(Keypoint coordinate data)
■ ■ ■ ■ ■

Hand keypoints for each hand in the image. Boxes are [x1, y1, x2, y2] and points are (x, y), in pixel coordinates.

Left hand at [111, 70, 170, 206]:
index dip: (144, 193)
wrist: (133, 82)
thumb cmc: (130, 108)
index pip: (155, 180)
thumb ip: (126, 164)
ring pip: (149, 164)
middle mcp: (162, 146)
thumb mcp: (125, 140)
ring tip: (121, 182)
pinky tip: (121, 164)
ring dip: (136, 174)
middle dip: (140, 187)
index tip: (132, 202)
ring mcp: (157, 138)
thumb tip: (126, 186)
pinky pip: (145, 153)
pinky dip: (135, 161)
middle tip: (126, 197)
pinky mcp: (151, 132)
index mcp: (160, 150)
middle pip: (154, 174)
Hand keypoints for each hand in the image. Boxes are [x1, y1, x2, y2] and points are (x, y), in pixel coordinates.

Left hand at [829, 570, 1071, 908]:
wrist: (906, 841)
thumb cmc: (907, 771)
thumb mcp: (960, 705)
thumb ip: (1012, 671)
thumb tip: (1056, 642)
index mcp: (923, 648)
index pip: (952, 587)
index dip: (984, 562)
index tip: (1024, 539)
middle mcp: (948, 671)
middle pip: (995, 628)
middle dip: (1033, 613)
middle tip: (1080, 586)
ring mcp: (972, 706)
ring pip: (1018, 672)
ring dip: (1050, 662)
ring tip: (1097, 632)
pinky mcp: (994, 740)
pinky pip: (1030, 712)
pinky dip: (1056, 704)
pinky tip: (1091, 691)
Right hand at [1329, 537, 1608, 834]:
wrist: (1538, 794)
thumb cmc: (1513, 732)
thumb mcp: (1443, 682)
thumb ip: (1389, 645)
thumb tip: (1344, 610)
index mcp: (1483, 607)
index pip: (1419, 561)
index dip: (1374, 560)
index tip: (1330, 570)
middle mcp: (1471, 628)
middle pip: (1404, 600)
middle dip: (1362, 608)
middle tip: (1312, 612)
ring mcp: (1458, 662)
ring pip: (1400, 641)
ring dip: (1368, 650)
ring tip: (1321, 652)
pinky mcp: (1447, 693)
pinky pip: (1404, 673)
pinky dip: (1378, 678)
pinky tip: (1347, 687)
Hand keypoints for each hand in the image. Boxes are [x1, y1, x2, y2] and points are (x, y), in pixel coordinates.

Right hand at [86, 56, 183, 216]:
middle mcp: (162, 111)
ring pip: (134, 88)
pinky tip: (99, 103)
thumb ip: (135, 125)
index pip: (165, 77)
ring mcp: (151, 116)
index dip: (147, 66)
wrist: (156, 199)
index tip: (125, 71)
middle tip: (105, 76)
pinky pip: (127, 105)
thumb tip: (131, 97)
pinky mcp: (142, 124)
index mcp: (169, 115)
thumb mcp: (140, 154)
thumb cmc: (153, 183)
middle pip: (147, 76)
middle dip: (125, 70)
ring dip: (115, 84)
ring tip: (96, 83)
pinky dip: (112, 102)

■ ■ ■ ■ ■

> What this task involves
Print the data above exactly as it was provided.

> Your solution
Hand keypoints for each hand in the image. Boxes are [x1, y1, x2, y2] and points are (x, y), in pixel coordinates.

Left hand at [111, 70, 170, 206]:
index dip: (144, 193)
wrist: (133, 82)
thumb cmc: (130, 108)
index pip: (155, 180)
thumb ip: (126, 164)
ring pip: (149, 164)
middle mcp: (162, 146)
thumb mcp: (125, 140)
ring tip: (121, 182)
pinky tip: (121, 164)
ring dip: (136, 174)
middle dip: (140, 187)
index tip: (132, 202)
ring mcp: (157, 138)
thumb tip: (126, 186)
pinky pip: (145, 153)
pinky dip: (135, 161)
middle tip: (126, 197)
pinky mcp: (151, 132)
index mcp: (160, 150)
middle pip: (154, 174)
Hand keypoints for each hand in the image. Boxes are [x1, y1, x2, y2] and points are (x, y), in pixel coordinates.

Left hand at [829, 570, 1071, 908]:
wrist: (906, 841)
thumb cmc: (907, 771)
thumb mcp: (960, 705)
thumb ip: (1012, 671)
thumb tip: (1056, 642)
index mcp: (923, 648)
index pip: (952, 587)
index dip: (984, 562)
index tip: (1024, 539)
middle mcp: (948, 671)
middle pip: (995, 628)
middle dip: (1033, 613)
middle tip: (1080, 586)
ring mcp: (972, 706)
ring pip: (1018, 672)
ring dip: (1050, 662)
ring tip: (1097, 632)
pinky mcp: (994, 740)
pinky pip: (1030, 712)
pinky dip: (1056, 704)
pinky tip: (1091, 691)
Right hand at [1329, 537, 1608, 834]:
wrist: (1538, 794)
thumb cmc: (1513, 732)
thumb mcp: (1443, 682)
thumb ip: (1389, 645)
thumb tip: (1344, 610)
index mcp: (1483, 607)
index pip: (1419, 561)
index dip: (1374, 560)
index tip: (1330, 570)
middle mcp: (1471, 628)
middle pip: (1404, 600)
middle dip: (1362, 608)
middle tip: (1312, 612)
ring mcp: (1458, 662)
ring pip: (1400, 641)
ring dip: (1368, 650)
ring tip: (1321, 652)
pinky mcp: (1447, 693)
pinky pip: (1404, 673)
pinky dip: (1378, 678)
pinky tip: (1347, 687)
Hand keypoints for each hand in the image. Boxes are [x1, y1, x2, y2] and points are (x, y), in pixel coordinates.

Right hand at [86, 56, 183, 216]:
middle mcp: (162, 111)
ring pip: (134, 88)
pinky tip: (99, 103)
thumb ip: (135, 125)
index pip: (165, 77)
ring mcp: (151, 116)
index dip: (147, 66)
wrist: (156, 199)
index tip: (125, 71)
middle tip: (105, 76)
pinky pip: (127, 105)
thumb tip: (131, 97)
pinky mcp: (142, 124)
index mcp: (169, 115)
thumb mcp: (140, 154)
thumb cmc: (153, 183)
middle pip: (147, 76)
middle dip: (125, 70)
ring dip: (115, 84)
ring tip: (96, 83)
pinky dip: (112, 102)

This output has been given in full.